The nice thing about this way of implementing things is that anything in your code that was using the function to remove an element would not ever be touching the pointer directly. This would allow several different parts of your code to store a pointer to your abstract array structure, and when the pointer to the actual data of the array was reallocated after the element was removed, all variables pointing to your abstract array would be automatically updated.

In general, memory management can be very confusing, and this is one strategy that can make it less so. Just a thought.

Answer 2

You don't actually change the passed pointer. You're only changing your copy of array.

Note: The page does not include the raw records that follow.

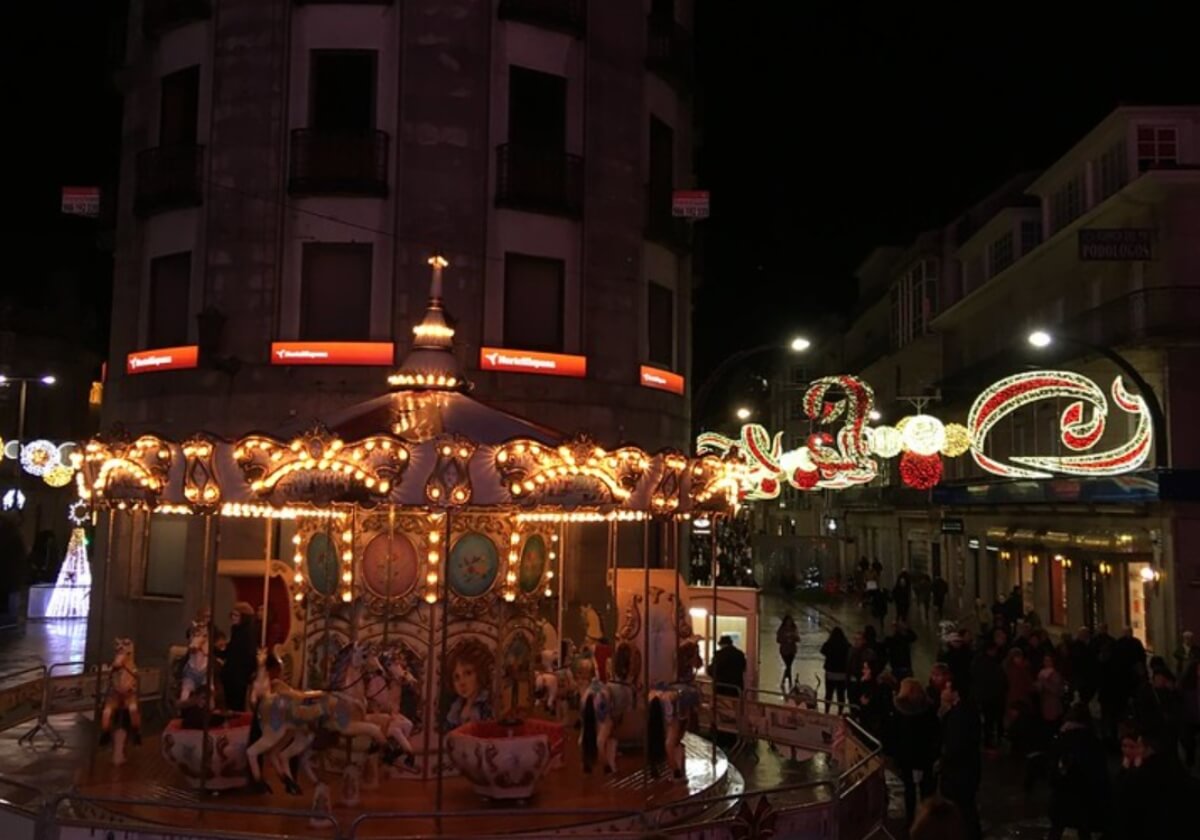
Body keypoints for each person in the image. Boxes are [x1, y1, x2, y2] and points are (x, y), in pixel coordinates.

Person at [1047, 703, 1108, 840]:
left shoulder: (1062, 739)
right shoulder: (1093, 741)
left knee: (1057, 827)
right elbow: (1098, 771)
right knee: (1083, 828)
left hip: (1063, 792)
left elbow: (1053, 766)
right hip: (1084, 793)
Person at [888, 677, 939, 824]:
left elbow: (894, 734)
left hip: (906, 757)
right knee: (926, 789)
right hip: (924, 756)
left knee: (909, 789)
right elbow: (935, 732)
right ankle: (926, 818)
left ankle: (911, 819)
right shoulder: (928, 710)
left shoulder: (899, 710)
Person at [936, 680, 981, 840]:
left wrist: (943, 761)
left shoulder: (959, 716)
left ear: (955, 693)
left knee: (962, 810)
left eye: (947, 689)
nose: (943, 692)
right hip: (966, 771)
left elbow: (955, 746)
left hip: (959, 773)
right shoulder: (965, 711)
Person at [445, 640, 494, 728]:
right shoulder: (457, 706)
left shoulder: (486, 705)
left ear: (480, 673)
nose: (462, 683)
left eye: (468, 673)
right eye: (456, 677)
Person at [222, 602, 257, 712]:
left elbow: (247, 655)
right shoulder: (236, 630)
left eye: (236, 615)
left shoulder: (247, 633)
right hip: (233, 672)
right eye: (232, 615)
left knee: (236, 703)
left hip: (239, 674)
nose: (233, 618)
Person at [971, 641, 1005, 751]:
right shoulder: (991, 663)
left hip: (983, 695)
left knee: (987, 719)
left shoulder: (978, 661)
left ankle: (987, 739)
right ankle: (990, 740)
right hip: (991, 695)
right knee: (990, 719)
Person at [820, 627, 850, 713]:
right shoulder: (846, 645)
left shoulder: (829, 644)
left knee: (829, 693)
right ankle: (840, 711)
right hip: (842, 674)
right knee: (841, 695)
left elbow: (822, 651)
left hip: (830, 673)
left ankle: (827, 710)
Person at [776, 614, 800, 690]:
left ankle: (785, 682)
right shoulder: (781, 629)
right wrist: (786, 639)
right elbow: (778, 640)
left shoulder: (794, 628)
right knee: (788, 666)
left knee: (788, 666)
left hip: (792, 650)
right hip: (784, 650)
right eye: (787, 621)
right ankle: (788, 682)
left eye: (790, 621)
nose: (789, 623)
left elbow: (798, 639)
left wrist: (793, 637)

void remove_element(int* array, int sizeOfArray, int indexToRemove)
{
    int* temp = malloc((sizeOfArray - 1) * sizeof(int*));

    free (array); /* Destroys the array the caller gave you. */
    array = temp; /* Temp is lost. This has **no effect** for the caller. */
}

So after the function the array still points to where it used to point BUT, you've also freed it, which adds insult to injury.

Try something like this:

void remove_element(int **array, int sizeOfArray, int indexToRemove)
                        ^^
{
    int *temp = malloc((sizeOfArray - 1) * sizeof(int*));
    /* More stuff. */

    free(*array);
    *array = temp;
}

There is also a C FAQ: Change passed pointer.